• [Sélection]:
○ ○ ○ ○

Le président: Monsieur Cotler.

M. Irwin Cotler: J'ai quelques questions à poser à mon collègue André Tremblay. André, vous avez dit au sujet du jugement de la Cour suprême sur la sécession: «Il doit être pris au sérieux par les politiciens. Après tout, la Cour suprême leur fait la leçon.» M. Bouchard disait lui-même que le jugement de la Cour suprême avait un statut constitutionnel.

• 1440

Lors d'une entrevue avec un journaliste du National Post, Joseph Facal énonçait la position officielle du gouvernement du Québec face au renvoi. Il disait que le Québec n'était absolument pas lié par cette décision. Comment conciliez-vous cette affirmation de M. Facal avec vos propres commentaires et ceux de M. Bouchard à l'égard de la décision de la Cour suprême?

M. André Tremblay: Monsieur le président, est-ce que je peux demander une précision à M. le député? Est-ce qu'il cite des textes de mes enseignements à l'Université de Montréal?

M. Irwin Cotler: Non, je citais une référence que j'ai lue. Si je fais erreur, veuillez me le faire savoir.

M. André Tremblay: Pourriez-vous répéter votre question?

M. Irwin Cotler: Lorsque vous parliez du jugement de la Cour suprême sur la sécession, vous disiez: «Il doit être pris au sérieux par les politiciens. Après tout, la Cour suprême leur fait la leçon.» Ces commentaires me portent à croire que vous estimez que le jugement de la Cour suprême du Canada fait autorité juridique.

M. André Tremblay: Monsieur le président, je suis prêt à supposer que ces propos qu'on m'attribue sont exacts. Dans le cadre de cette supposition, je vais répondre à la question.

Je respecte la décision de la Cour suprême du Canada. C'est une décision qui fait autorité, comme toutes ses décisions et tous ses avis consultatifs, mais elle doit aussi être lue et comprise à la lumière des commentaires récents du juge en chef du Canada. Comme vous le savez sans doute, monsieur le président, le juge en chef du Canada lui-même disait, il y a 10 jours, que cette décision ne liait pas les gouvernements et n'avait qu'un statut strictement consultatif. C'est bien ce que M. Lamer a dit, et il avait parfaitement raison de le dire.

Il faut toutefois tenir compte de deux propositions, monsieur le député de Mont-Royal. Comme première proposition, le jugement de la Cour suprême est un avis consultatif au plan juridique qui ne lie pas les gouvernements. Cependant, à cause de son autorité dans d'autres débats judiciaires éventuellement, ce jugement serait suivi par la Cour suprême. C'est la première proposition.

Comme deuxième proposition, ce que dit M. Facal au sujet des propos de M. Lamer est juste.

M. Irwin Cotler: Nous avons les propos de...

M. André Tremblay: Oui. C'est juste, mais cela ne fait rien. Cela s'avère conforme aux propos tenus ultérieurement par M. Lamer. Même si le jugement de la Cour suprême n'est pas un jugement au sens strict, vous comprendrez très bien, tout comme moi, que si un véritable procès s'engageait, la Cour suprême aurait inévitablement tendance à se reporter à son avis consultatif. Je pense que c'est la réponse qu'il faut donner.

○ ○ ○ ○

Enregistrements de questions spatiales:
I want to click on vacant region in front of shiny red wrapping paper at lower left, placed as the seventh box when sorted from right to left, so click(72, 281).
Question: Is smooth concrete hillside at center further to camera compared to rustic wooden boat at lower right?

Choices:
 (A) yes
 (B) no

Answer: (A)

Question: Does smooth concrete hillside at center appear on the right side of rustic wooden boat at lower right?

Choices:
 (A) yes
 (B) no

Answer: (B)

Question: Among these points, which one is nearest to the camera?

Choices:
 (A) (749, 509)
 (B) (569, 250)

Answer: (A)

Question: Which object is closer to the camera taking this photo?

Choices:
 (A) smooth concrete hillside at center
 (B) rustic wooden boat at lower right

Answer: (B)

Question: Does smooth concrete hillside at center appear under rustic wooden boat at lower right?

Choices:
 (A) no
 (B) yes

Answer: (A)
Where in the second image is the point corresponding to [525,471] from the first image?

○ ○ ○ ○

• [Consigne]:
Prolongez l'échange en comité sur l'avis de la Cour suprême relatif à la sécession, à la suite de la dernière intervention reproduite.

• [Résultat final]:
Le président: Monsieur Cotler.

M. Irwin Cotler: Permettez-moi de poser une deuxième question. Monsieur Tremblay, vous avez écrit, et j'espère que je vous cite correctement: «L'Acte final d'Helsinki donne au Québec un droit à la sécession.»

Avant que je pose ma question centrale, est-ce que vous pourriez nous donner un bref sommaire de ce que l'Acte final d'Helsinki prévoit à l'égard du droit à l'autodétermination?

M. André Tremblay: Monsieur le président, je dois vous dire que je n'ai pas écrit cela. Je n'ai jamais écrit quoi que ce soit de semblable. C'est un autre M. Tremblay qui doit en être l'auteur, probablement le professeur de l'Université Laval.

• 1445

M. Irwin Cotler: Ce sont vos propres mots, et j'ai en main un texte que je pourrais vous lire.

M. André Tremblay: Déposez-le parce que je ne me reconnais pas du tout dans ces citations. Alors, je ne peux pas les commenter.

M. Irwin Cotler: Je pourrais vous citer un extrait de la déclaration et vous pourriez me dire si vous êtes d'accord ou non.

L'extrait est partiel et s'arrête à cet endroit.